Mimicking Natural Bone Development to Produce Tissue for Bone Grafts

Objective: Repair of large bone defects caused by trauma, disease or congenital defects remain clinically challenging. Autologous bone transplantation, the current gold standard, can have drawbacks such as long-term post operative pain at the donor tissue site and hip instability, also the amount of bone which can be harvested is limited, especially in young children. Therefore there is a need for a new technology to provide bone tissue for transplantation. Tissue-engineered hypertrophic cartilage grafts have potential to address this demand as, unlike bone grafts, they can withstand lower oxygen levels and contain factors to induce angiogenesis and osteogenesis in vivo. The objective of this research was to investigate the potential of nasal septal cartilage to produce a hypertrophic cartilage graft for use in bone repair. 

Method: Chondrocytes were isolated from the nasal septa of 6 week-old Wistar rats. The cell number was expanded by monolayer culture and then the chondrocytes were seeded on to polyglycolic acid (PGA) scaffolds and cultured for 42 days in hypertrophic differentiation media. The differentiation state of the tissue was followed by measuring gene expression during the culture period using quantitative polymerase chain reaction (qPCR). Histological and immunohistochemical techniques were also used to assess the extent of hypertrophic differentiation.

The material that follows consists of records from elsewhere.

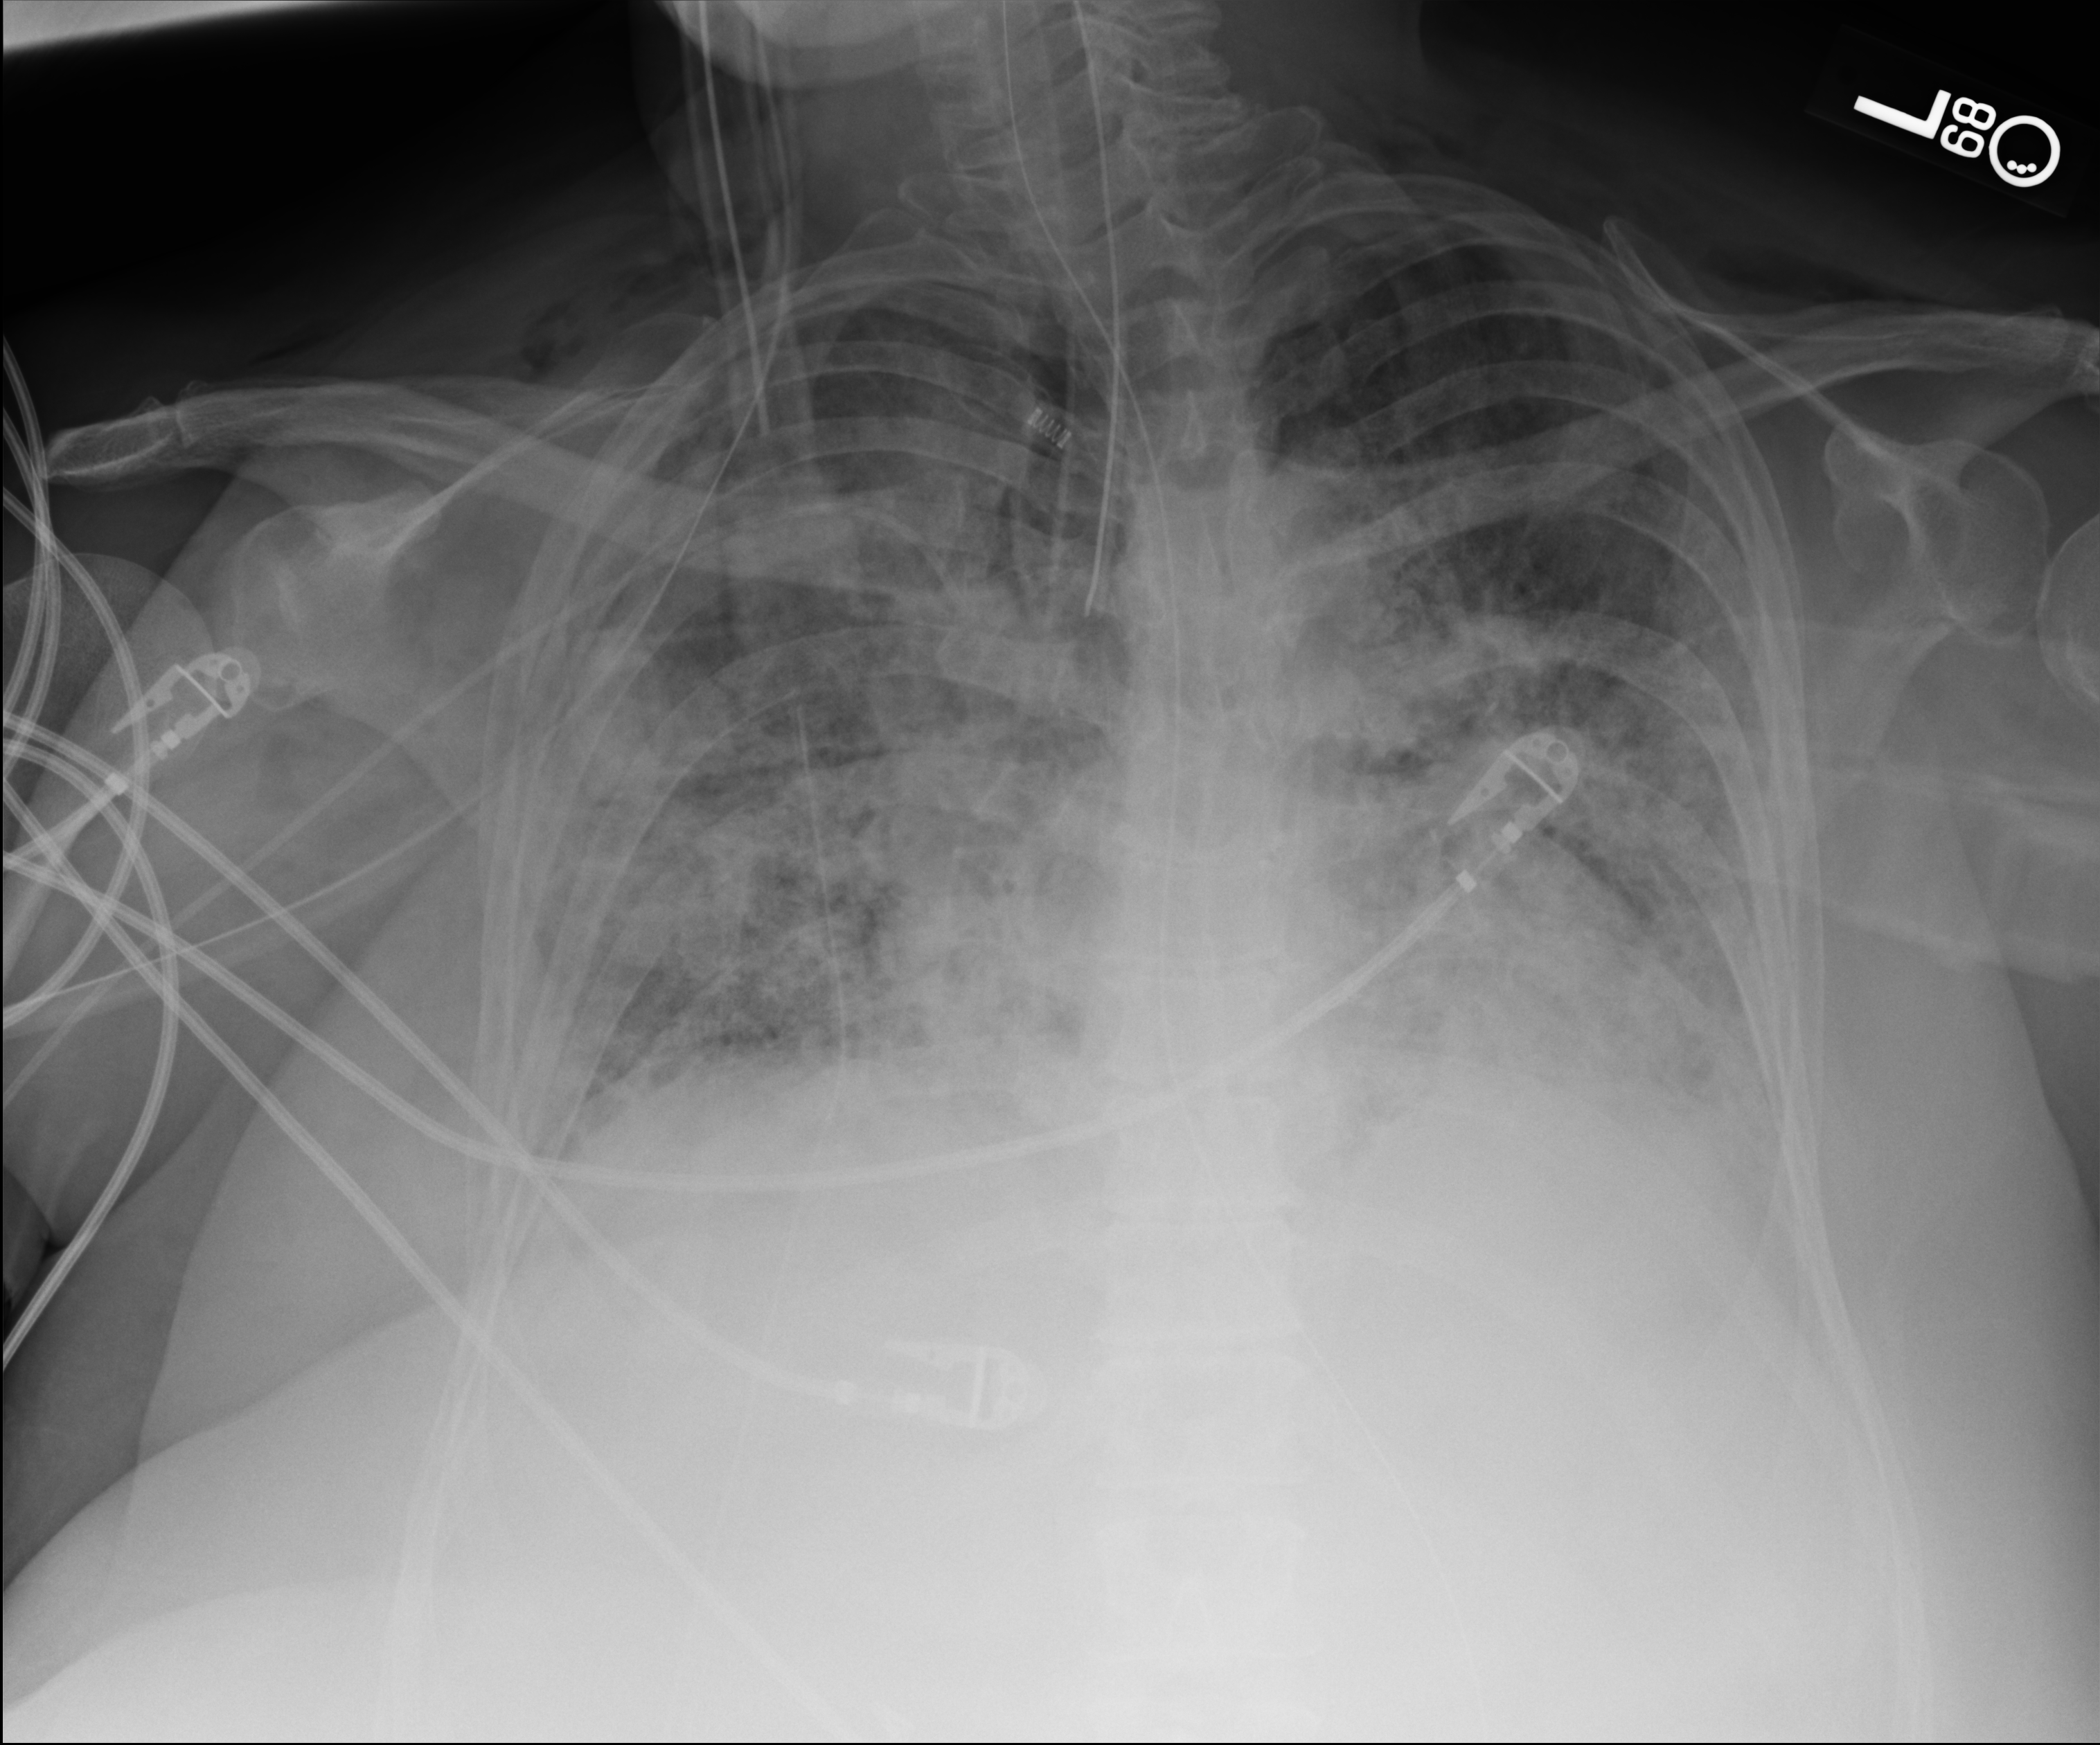
Portable chest radiograph. Female patient hospitalised with COVID-19, age 60–74 years.
From the hospital-stay record, not from the radiograph (when in the stay this image was taken is not recorded):
- smoking status (admission record): never
- COPD (admission record): no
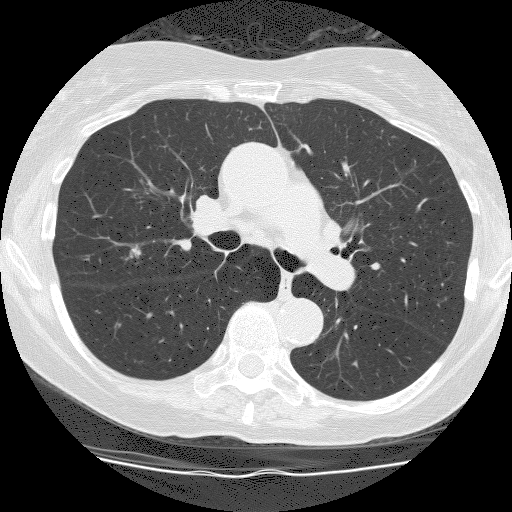
Low-dose screening chest CT, axial slice. Second screening round (one year after baseline). Lung window (W 1500 / L -600 HU). 2.5 mm slice thickness. Slice 71 of 186 in the series. 512 × 512 image matrix. Female, age 66 years at enrolment.
• Expert-annotated lung lesion, bounding box [x1, y1, x2, y2] px = [106, 230, 158, 278].
• The screening reader recorded 2 non-calcified nodules or masses ≥4 mm on this exam; which of them this box marks is not recorded.
• Lung cancer was diagnosed 209 days after this screen: squamous cell carcinoma, NOS, right upper lobe, stage IIIA (AJCC 6th edition), 10 mm at pathology.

Result: Differentiated hypertrophic cartilage tissues were produced during the culture period. These contained typical, morphologically large cells and expressed both collagen type X and alkaline phosphatase (markers of hypertrophic chondrocytes). Gene expression studies showed that with increasing time in culture a decrease in markers of hyaline chondrocyte phenotype was seen, with a related increase in hypertrophic chondrocyte gene expression.

Conclusion: Chondrocytes isolated from the nasal septum are an attractive source for cartilage cells which can be used to form a hypertrophic cartilage tissue in the laboratory, which has potential for implantation in vivo for bone defect repair.